The “Repurchase Price” is the amount paid by the Seller to the Buyer on the “Repurchase Date”.  Any failure to do so constitutes an Event of Default for the purposes of the GMRA. 

It is easiest to think of the “Repurchase Price” in terms of a loan transaction.  In these circumstances, the “Repurchase Price” would be the TOTAL amount to be repaid when the ‘loan’ comes to an end.  In other words, the “Repurchase Price” is the amount originally ‘borrowed’ PLUS any ‘interest’ that has accrued.

The “Repurchase Price” is not actually stated anywhere within the GMRA.  Instead, it is a calculated value.  It is calculated by ADDING the “Purchase Price” and the “Price Differential” (in other words, the ‘amount of the loan’ PLUS the ‘amount of interest’ that has accrued up until the date of calculation).  In other words, the “Repurchase Price” is equal to:

RP = PP + PD


RP is the “Repurchase Price”

PP is the “Purchase Price”

PD is the “Price Differential” (as at the date of calculation).
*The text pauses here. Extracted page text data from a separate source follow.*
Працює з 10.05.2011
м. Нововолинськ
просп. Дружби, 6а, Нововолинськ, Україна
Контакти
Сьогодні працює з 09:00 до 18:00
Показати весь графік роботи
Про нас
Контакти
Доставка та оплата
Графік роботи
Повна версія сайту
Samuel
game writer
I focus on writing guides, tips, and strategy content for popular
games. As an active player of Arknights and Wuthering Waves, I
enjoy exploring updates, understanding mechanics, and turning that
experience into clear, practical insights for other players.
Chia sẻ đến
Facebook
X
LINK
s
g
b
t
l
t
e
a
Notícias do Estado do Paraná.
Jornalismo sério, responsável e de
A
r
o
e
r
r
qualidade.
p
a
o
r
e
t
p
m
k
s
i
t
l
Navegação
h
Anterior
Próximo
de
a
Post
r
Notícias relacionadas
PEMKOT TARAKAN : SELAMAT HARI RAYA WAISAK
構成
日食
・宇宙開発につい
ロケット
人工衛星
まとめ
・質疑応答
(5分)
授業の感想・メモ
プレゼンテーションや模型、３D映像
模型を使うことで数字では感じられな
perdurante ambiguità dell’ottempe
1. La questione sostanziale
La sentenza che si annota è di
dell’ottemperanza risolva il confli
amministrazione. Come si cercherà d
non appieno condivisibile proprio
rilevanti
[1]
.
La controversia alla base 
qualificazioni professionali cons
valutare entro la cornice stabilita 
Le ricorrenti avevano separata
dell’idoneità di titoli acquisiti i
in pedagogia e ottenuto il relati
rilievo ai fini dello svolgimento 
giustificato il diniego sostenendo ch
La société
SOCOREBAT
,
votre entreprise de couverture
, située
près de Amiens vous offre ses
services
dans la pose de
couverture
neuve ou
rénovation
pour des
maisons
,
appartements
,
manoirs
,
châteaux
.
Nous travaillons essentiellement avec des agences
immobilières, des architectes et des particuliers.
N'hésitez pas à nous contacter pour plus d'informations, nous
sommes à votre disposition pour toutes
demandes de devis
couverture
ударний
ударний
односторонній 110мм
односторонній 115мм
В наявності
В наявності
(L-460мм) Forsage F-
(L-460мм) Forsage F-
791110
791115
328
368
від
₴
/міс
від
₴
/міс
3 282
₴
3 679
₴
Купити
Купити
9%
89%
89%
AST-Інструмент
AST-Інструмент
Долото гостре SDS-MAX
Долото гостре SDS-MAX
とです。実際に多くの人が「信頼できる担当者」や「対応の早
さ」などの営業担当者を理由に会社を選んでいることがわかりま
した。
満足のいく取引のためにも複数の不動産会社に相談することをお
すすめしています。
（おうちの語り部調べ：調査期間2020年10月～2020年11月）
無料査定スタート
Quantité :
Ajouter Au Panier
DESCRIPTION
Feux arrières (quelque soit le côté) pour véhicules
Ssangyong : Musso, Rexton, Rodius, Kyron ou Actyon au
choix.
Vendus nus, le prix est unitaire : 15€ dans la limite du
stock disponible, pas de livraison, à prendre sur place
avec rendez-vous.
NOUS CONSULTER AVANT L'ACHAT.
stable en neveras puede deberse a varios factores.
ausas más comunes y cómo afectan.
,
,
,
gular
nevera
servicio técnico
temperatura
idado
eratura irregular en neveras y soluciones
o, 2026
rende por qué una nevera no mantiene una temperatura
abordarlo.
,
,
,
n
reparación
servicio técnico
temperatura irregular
It is important to emphasise that the “Repurchase Price” is calculated on every date during the life of a Repurchase Transaction – not just at maturity.  This is because the “Repurchase Price” is one of the inputs used in producing the daily “Transaction Exposure” calculation.  The “Repurchase Price” is also calculated on any early termination of a transaction (or the GMRA more generally).